*** Data supplied Section Begins ***
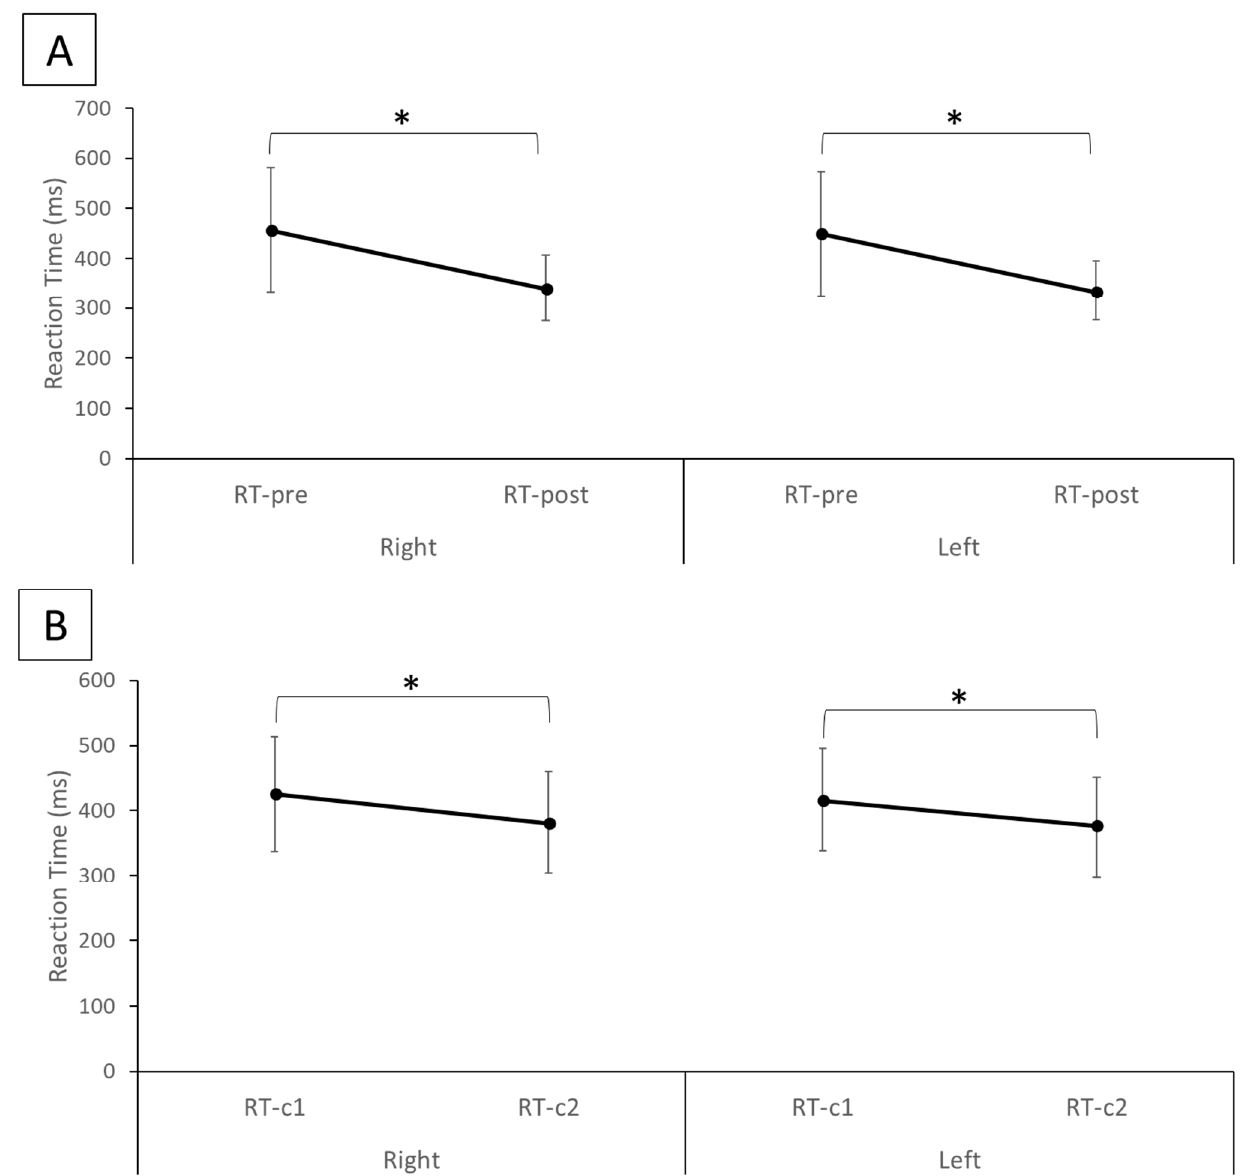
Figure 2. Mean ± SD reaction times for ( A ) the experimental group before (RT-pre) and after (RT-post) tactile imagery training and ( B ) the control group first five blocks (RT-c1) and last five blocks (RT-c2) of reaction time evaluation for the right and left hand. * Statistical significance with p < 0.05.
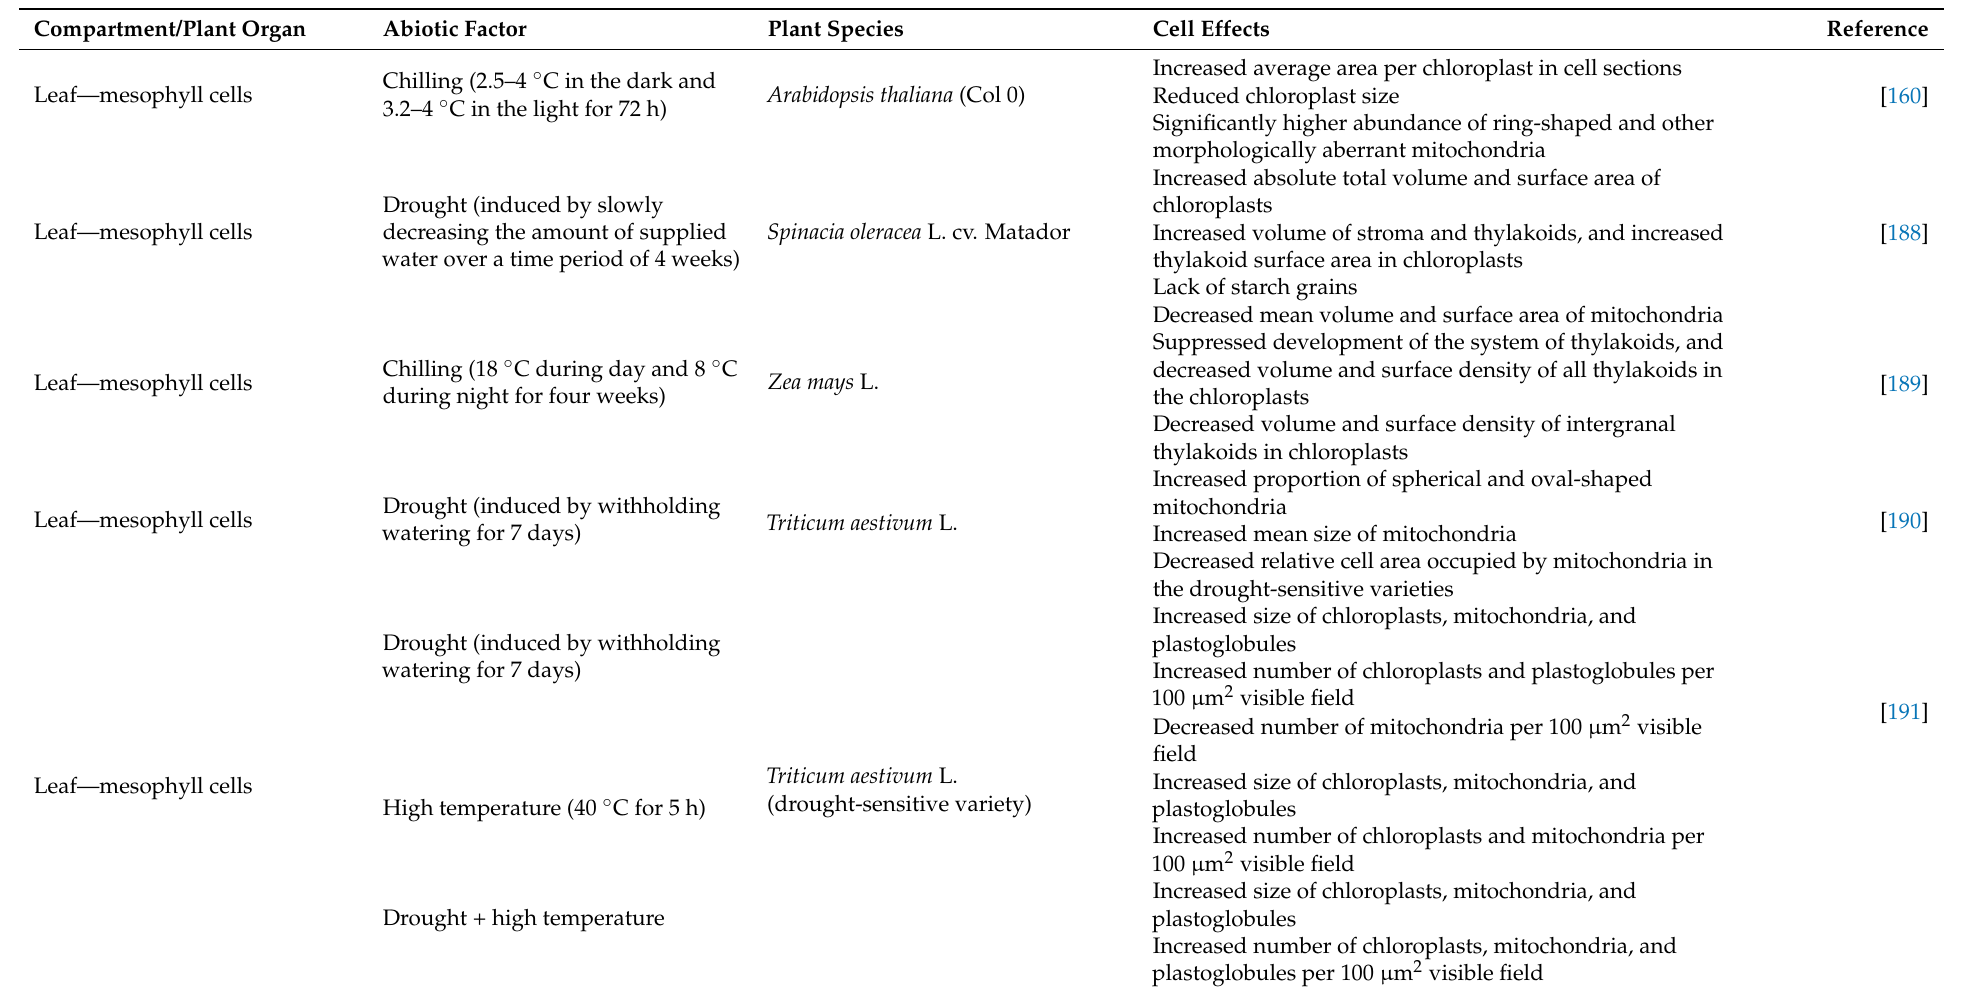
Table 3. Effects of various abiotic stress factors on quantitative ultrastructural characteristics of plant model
*** Data supplied Section Ends ***
*** Data supplied Section Begins ***
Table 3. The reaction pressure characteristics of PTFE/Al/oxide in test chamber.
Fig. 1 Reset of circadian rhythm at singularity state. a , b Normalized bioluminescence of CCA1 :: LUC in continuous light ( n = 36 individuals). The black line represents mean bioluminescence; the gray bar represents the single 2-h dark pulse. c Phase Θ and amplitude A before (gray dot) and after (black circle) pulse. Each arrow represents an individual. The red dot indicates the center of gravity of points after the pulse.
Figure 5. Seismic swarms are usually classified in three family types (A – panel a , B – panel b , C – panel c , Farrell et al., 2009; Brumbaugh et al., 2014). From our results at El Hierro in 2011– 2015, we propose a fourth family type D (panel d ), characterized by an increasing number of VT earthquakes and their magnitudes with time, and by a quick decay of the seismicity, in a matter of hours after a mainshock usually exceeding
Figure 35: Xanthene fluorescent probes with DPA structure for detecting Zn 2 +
*** Data supplied Section Ends ***
# What the exercise asks:
What is needed is an exact copy of only the lines above from the one with "Figure 2. Mean" to the one with "Table 3. Effects", both kept, with every picture left out.

# Written response:
Figure 2. Mean ± SD reaction times for ( A ) the experimental group before (RT-pre) and after (RT-post) tactile imagery training and ( B ) the control group first five blocks (RT-c1) and last five blocks (RT-c2) of reaction time evaluation for the right and left hand. * Statistical significance with p < 0.05.
Table 3. Effects of various abiotic stress factors on quantitative ultrastructural characteristics of plant model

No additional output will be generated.